> _DOCUMENT SEGMENT_:
═══
For example, misleading impressions are reinforced by courses that presume to teach 2-d art forms despite the fact that nothing can exist in the physical world if it only has two dimensions. Height and width are always accompanied by depth. ‘Flat’ actually means that one of these dimensions is substantially smaller than the other two. Volume is a fact of existence. It is inherent in sheets of paper, surfaces of ponds, and computer screens.

Likewise, lines which play such a prominent role in art instruction and art production do not exist in the physical world. A line is an abstraction invented by humans to simplify the task of rendering forms. Even a line of ink has physical substance, just like the trunk of a tree, a strand of hair, and a water hose. Furthermore, utilizing lines to delineate shape is bogus since, in the physical world, lines don't enclose space - edges do, and edges are components of volumes.
═══
> _DATA EXCERPTS_:
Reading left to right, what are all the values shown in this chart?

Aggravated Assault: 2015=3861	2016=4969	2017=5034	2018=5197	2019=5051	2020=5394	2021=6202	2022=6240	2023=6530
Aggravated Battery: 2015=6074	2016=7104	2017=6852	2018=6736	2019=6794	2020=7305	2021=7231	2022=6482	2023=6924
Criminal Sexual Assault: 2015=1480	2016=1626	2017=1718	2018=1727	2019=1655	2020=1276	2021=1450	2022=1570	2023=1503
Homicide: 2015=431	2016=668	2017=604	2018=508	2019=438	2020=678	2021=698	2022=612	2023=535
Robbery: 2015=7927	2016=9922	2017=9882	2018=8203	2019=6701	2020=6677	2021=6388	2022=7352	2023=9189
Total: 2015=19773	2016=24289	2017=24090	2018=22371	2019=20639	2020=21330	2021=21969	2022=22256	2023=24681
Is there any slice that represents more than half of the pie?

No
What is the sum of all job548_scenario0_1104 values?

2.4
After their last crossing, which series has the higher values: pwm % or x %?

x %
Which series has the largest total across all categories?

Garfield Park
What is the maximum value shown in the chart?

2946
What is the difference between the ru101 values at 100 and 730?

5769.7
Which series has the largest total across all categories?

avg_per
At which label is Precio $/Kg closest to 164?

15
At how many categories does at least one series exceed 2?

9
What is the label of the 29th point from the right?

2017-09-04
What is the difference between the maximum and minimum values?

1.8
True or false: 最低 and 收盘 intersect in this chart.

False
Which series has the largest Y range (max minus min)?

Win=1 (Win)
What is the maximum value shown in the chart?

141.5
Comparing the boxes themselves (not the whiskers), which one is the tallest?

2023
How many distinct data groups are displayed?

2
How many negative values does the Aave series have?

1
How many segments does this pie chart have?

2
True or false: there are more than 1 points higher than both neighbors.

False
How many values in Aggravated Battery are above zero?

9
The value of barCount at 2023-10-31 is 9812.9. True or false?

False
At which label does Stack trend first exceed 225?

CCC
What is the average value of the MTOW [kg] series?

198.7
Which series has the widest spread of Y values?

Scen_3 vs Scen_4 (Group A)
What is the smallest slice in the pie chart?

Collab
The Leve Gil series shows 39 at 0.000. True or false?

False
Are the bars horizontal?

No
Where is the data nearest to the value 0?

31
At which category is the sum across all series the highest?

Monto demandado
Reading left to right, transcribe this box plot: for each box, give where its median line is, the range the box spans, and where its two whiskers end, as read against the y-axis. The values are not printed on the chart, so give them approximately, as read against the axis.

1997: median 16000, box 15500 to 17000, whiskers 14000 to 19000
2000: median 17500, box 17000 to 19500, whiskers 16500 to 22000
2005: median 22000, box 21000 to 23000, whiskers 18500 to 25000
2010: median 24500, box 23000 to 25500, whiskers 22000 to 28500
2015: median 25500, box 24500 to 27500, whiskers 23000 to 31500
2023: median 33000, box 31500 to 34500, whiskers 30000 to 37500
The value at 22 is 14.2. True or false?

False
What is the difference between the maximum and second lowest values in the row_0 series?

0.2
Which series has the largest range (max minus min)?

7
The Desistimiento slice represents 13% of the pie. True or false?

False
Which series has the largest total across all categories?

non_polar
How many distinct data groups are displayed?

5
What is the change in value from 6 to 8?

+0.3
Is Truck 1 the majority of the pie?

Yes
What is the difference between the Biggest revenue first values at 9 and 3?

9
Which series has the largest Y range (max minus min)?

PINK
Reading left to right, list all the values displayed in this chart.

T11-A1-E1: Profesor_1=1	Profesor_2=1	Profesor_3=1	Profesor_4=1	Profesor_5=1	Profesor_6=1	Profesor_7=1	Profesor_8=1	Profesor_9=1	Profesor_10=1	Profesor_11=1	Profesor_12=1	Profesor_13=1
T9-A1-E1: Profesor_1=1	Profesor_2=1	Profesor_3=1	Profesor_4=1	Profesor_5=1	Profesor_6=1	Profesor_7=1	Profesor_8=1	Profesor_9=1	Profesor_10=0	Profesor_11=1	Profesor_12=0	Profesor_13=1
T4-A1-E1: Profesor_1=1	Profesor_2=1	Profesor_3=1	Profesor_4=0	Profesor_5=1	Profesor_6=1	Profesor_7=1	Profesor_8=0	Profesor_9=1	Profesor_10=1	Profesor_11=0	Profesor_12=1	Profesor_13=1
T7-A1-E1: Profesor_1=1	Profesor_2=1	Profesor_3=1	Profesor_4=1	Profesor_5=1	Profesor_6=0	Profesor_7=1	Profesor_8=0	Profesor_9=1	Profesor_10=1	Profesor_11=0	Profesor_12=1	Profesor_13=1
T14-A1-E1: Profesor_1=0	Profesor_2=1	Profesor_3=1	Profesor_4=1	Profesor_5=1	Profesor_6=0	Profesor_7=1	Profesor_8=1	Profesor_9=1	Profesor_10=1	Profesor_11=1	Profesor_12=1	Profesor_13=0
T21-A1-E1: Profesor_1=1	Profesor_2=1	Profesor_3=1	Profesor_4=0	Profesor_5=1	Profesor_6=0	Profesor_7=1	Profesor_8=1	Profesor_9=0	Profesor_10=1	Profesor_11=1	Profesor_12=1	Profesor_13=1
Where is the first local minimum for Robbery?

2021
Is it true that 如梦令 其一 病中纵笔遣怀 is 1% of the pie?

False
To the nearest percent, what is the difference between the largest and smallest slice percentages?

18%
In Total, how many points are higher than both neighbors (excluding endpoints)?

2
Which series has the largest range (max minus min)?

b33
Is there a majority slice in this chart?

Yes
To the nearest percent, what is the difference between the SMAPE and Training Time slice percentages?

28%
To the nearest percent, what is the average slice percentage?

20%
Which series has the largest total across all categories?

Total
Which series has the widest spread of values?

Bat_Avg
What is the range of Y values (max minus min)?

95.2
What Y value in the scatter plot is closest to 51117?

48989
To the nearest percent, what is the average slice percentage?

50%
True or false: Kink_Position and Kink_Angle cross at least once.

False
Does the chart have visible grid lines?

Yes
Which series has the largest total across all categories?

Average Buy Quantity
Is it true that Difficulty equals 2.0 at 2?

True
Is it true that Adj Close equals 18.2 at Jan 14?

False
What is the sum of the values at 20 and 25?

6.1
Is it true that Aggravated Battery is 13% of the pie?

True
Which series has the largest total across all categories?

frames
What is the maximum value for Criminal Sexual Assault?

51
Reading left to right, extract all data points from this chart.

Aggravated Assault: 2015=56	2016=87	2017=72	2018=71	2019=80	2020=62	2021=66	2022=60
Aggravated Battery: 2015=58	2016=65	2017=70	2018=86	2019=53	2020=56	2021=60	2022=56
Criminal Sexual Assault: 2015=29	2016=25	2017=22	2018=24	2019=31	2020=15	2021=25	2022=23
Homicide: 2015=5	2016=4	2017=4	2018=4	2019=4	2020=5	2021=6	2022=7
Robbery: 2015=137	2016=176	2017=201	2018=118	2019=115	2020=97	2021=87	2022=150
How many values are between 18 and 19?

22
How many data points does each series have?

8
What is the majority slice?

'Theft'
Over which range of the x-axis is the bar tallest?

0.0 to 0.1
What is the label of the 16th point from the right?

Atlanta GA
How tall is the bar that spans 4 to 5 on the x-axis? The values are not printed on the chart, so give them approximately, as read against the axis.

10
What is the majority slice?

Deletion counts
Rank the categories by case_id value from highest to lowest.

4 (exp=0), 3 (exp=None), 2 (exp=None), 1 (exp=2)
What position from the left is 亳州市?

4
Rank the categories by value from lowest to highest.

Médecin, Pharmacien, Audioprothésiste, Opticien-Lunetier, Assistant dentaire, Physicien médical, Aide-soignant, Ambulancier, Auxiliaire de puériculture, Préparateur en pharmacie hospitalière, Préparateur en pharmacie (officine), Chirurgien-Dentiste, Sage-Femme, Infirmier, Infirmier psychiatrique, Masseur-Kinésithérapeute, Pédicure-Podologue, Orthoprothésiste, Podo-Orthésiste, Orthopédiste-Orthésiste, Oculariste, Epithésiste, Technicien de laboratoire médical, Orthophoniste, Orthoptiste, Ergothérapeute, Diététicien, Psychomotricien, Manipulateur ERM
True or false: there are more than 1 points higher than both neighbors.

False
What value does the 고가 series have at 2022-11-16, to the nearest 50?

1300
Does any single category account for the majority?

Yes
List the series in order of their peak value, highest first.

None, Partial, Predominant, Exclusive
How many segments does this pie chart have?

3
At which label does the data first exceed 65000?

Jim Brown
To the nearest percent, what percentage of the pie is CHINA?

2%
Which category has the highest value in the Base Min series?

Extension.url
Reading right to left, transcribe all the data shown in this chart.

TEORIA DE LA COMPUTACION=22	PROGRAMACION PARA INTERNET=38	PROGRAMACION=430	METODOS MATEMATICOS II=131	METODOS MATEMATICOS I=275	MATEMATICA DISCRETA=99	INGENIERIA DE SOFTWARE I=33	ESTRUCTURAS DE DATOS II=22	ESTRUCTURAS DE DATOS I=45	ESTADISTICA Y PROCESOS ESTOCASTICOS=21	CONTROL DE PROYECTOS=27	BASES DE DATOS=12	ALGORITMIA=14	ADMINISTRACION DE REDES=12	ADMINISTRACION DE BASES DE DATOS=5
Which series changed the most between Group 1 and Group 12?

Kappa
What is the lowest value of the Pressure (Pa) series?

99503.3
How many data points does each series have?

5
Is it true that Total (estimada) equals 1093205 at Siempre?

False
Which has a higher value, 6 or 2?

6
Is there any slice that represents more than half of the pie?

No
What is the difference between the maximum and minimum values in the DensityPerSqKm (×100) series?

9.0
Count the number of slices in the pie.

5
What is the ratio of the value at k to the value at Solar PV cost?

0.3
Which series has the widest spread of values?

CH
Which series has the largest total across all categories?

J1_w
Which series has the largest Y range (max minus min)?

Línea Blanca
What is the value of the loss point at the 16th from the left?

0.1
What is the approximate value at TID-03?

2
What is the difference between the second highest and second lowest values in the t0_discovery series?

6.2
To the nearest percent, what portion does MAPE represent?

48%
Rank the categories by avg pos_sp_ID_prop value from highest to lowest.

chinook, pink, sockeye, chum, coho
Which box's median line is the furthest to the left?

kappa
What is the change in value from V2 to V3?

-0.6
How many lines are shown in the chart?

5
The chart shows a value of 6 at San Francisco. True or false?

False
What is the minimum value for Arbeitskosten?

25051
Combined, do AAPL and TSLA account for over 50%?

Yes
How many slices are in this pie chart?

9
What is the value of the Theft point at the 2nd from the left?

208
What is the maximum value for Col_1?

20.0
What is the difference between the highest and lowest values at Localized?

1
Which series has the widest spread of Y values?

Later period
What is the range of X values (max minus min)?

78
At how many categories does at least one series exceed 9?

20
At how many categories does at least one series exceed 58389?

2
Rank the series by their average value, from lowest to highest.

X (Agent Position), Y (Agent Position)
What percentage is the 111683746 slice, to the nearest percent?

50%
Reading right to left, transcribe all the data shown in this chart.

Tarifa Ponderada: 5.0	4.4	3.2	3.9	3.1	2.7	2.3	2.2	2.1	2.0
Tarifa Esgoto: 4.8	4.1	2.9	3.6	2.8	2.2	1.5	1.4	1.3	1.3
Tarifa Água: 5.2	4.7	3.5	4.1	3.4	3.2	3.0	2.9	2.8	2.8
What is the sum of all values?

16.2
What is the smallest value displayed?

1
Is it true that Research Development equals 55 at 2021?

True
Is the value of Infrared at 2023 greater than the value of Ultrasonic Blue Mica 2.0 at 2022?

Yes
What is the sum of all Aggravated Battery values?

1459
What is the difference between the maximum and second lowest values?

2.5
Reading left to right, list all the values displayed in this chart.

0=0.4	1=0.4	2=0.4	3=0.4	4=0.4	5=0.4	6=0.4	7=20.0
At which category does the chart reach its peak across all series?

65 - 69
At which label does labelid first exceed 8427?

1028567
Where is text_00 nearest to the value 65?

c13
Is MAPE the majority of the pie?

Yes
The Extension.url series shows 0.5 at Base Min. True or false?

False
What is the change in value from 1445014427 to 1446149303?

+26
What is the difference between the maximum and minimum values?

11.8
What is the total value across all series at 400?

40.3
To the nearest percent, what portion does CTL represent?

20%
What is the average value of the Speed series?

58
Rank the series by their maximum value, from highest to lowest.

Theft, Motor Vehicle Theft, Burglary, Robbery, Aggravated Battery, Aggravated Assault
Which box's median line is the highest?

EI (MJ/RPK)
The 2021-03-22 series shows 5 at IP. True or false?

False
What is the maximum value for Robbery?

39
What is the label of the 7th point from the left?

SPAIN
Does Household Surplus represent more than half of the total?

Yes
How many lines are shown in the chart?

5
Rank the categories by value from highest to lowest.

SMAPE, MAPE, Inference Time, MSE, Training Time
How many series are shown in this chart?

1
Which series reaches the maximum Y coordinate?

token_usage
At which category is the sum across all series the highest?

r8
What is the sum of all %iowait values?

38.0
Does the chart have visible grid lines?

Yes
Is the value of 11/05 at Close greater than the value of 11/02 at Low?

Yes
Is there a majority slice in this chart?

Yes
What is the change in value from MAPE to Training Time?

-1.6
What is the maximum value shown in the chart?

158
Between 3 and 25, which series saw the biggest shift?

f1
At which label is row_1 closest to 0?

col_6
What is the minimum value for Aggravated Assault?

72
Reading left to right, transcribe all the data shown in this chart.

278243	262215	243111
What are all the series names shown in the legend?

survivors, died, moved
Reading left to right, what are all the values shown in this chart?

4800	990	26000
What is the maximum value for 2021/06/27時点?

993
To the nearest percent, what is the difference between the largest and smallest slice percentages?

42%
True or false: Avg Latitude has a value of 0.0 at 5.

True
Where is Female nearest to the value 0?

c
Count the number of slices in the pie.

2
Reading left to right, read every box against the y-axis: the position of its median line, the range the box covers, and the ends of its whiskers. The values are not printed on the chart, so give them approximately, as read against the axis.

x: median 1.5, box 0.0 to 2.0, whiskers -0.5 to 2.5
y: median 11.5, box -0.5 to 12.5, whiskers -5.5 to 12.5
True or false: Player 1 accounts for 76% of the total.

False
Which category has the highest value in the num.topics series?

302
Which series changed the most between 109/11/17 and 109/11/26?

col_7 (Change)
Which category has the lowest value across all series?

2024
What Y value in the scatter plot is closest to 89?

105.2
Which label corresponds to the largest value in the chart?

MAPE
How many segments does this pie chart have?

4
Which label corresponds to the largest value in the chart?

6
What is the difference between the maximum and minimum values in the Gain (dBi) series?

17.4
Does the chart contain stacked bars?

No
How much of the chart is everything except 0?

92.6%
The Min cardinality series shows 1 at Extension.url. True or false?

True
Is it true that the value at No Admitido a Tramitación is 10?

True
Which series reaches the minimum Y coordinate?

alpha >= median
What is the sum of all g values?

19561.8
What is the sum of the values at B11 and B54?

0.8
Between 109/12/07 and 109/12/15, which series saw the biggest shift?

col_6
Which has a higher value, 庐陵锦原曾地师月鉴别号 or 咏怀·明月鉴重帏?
═══
> _ACTIVITY 1_: Can you reproduce, word for word, the part of the passage on dimensions and lines in art that opens with the words containing "Likewise, lines which" and closes with "components of volumes."?
> _ACTIVITY 2_: What are the main points of the passage on dimensions and lines in art? Summarize them in two sentences.
> _ACTIVITY 3_: Could you write the next part of the passage on dimensions and lines in art, starting after its final sentence?

> _TASK OUTPUT 1_:
Likewise, lines which play such a prominent role in art instruction and art production do not exist in the physical world. A line is an abstraction invented by humans to simplify the task of rendering forms. Even a line of ink has physical substance, just like the trunk of a tree, a strand of hair, and a water hose. Furthermore, utilizing lines to delineate shape is bogus since, in the physical world, lines don't enclose space - edges do, and edges are components of volumes.

> _TASK OUTPUT 2_: Teaching 2-d art forms reinforces a misleading impression, because nothing in the physical world has only two dimensions, and even flat things like sheets of paper and computer screens have volume. In the same way, lines do not exist in the physical world but are a human abstraction for rendering forms, and it is edges, which belong to volumes, that enclose space.

> _TASK OUTPUT 3_:
While it is true that every ‘thing’ in the physical world has volume, even 3-d art courses perpetuate a deceptive premise. They infer that identifying all three of an object’s dimensions suffices to describe it. It ignores the fact that objects are continually being bombarded by environmental conditions that trigger expansions, contractions, erosions, rusting, melting, dissipating, tumbling, absorption, and countless additional forms of alteration.   Everything that occupies space also transforms through time. On Earth, perpetual permutation applies to location, size, shape, substance, complexity, responsiveness, vulnerability, and so forth. Responsiveness of the object and the intensity of the influence determine if these changes transpire quickly, as when an avalanche tumbles, or slowly, as when bedrock erodes.

Another fallacy perpetuated in conventional college curricula is the deceptive notion that art is made to endure. Art instruction often includes introducing students to archival mediums that resist change, and storage protocols that emulate museum settings by isolating artworks from fluctuating humidity and temperature, sunlight, fungus, bacteria, mice, and human tampering. The underlying message conveyed by these protocols is that art is exempt from participating in the dynamic systems that account for life on Earth. These systems are bad for art. Artists are at liberty to opt out of responsible engagement.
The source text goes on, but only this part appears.